Human brucellosis is a reportable zoonotic disease characterized by undulating fever, malaise, and drenching sweats potentially complicated by meningitis, abscesses and endocarditis. It is caused by a facultative intracellular gram-negative cocobacillus that infects cattle, pigs, dogs, goat, and sheep. The RB51 live attenuated Brucella abortus vaccine was licensed in 1996 for immunization of cattle in the United States, as part of the State-Federal Brucellosis Eradication Program.
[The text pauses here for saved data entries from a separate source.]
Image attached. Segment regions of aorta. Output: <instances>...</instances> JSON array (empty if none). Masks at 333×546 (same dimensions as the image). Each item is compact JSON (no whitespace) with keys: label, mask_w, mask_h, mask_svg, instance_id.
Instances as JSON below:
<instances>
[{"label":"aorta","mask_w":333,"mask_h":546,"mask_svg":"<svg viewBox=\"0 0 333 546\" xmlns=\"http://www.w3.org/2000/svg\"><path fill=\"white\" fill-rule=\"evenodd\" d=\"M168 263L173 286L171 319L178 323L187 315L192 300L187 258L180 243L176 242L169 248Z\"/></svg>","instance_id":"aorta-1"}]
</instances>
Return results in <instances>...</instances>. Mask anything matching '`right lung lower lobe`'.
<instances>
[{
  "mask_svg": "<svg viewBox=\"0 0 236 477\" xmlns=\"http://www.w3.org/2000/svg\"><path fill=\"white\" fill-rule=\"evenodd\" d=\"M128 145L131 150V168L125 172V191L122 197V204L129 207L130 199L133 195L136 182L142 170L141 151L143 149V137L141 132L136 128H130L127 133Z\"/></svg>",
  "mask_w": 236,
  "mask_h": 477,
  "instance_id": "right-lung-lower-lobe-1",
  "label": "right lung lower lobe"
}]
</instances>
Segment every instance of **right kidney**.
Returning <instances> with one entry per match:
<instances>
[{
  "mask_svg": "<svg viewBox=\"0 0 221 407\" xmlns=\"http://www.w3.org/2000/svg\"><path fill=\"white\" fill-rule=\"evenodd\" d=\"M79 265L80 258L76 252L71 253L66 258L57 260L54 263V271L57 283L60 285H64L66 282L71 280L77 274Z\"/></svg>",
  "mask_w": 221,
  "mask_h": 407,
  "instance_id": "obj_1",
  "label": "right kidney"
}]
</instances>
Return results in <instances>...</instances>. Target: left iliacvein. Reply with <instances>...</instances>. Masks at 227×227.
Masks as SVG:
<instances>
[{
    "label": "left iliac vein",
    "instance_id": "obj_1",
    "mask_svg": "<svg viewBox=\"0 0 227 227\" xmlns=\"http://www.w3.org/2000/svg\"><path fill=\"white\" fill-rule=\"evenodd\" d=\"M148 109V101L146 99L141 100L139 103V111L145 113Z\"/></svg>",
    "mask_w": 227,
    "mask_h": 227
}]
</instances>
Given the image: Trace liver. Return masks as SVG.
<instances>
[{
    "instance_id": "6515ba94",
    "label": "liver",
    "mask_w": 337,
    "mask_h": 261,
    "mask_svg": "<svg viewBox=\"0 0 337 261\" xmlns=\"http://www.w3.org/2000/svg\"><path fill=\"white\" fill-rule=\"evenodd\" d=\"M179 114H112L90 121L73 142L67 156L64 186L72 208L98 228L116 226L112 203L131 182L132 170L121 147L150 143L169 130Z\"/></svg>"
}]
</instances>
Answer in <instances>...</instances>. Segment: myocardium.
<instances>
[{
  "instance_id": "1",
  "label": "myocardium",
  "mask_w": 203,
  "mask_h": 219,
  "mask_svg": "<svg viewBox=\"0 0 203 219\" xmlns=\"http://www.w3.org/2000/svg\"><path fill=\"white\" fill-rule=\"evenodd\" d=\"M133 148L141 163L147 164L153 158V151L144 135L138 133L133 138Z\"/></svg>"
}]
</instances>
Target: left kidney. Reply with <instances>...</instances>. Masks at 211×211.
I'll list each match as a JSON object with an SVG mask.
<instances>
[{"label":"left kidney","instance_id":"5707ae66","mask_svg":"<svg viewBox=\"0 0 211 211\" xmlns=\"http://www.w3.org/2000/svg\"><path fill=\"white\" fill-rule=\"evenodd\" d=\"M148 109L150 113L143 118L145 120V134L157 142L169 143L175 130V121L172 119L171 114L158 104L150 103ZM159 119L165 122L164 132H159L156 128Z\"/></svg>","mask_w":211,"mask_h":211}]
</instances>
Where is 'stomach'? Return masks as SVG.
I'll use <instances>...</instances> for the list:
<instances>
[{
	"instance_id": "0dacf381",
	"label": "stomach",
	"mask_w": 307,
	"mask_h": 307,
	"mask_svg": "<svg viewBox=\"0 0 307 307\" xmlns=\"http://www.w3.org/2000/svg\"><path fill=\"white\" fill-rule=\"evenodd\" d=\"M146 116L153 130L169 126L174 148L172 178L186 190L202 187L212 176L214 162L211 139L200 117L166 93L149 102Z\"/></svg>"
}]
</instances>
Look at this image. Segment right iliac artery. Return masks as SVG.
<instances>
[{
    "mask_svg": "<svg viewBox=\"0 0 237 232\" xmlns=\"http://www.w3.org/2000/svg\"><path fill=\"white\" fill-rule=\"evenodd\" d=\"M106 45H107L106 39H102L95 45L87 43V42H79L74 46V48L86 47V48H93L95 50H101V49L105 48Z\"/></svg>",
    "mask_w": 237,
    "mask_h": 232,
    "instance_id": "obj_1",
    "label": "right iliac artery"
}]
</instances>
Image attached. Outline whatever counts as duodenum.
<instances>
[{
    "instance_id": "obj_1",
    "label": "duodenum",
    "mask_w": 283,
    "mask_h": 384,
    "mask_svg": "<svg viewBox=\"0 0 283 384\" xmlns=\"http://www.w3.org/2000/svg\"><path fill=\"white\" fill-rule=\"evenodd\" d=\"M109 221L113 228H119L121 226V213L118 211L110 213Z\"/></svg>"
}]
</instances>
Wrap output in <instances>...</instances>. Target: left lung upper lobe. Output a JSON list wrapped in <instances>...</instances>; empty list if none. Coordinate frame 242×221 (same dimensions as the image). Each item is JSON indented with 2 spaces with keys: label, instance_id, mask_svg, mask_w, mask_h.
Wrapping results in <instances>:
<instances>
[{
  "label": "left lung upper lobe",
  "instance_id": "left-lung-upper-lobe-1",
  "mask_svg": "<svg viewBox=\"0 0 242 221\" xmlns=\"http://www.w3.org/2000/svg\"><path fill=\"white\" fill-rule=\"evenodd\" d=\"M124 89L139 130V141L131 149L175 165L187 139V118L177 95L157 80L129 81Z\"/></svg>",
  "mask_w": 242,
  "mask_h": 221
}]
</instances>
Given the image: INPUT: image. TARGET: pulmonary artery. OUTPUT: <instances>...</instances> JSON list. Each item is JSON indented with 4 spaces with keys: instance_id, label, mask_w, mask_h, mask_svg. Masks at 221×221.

Humans acquire the infection by consumption of contaminated dairy products or raw meat, direct contact with infected animal tissues, or by inhalation of contaminated aerosols. It is our duty as healthcare professionals to report these rare, yet serious brucellosis cases to increase acquaintance with the disease. To our knowledge, we present the first documented human brucellosis case in the United States confirmed by blood cultures, caused by the RB51 strain B. abortusused in cattle vaccine.
A 22 year-old veterinary technician presented with a 2-day history of fever, chills and profuse sweating. Blood cultures grew Brucella species that was confirmed by the center for disease control (CDC) as Brucella abortus, RB51 strain. Brucellaantibody titers revealed high immunoglobulin M and low immunoglobulin G levels indicating an acute infection. She was treated with doxycycline for 6 weeks and gentamycin for 2 weeks, with resolution of symptoms and sterilization of blood cultures.
The patient had no history of travel, ingestion of unpasteurized milk, or exposure to infected cattle. She reported multiple administrations of the RB51 Brucella vaccine, without any self-inoculation. This history raised the possibility of infection through aerosolization. The CDC passive registry recorded suspected brucellosis cases with possible accidental exposure to RB51 vaccine in the US particularly in Kansas in 1997, and in New York State in 2007.
Brucellosis is a bioterrorism agent and a threat that endangers animal and human health, economy, and tourism. Only 3.5% of US brucellosis infections are recognized due to disease unfamiliarity by US born physicians and the general population. Increased awareness of the population at risk and its healthcare providers is crucial to control disease spread in the United States.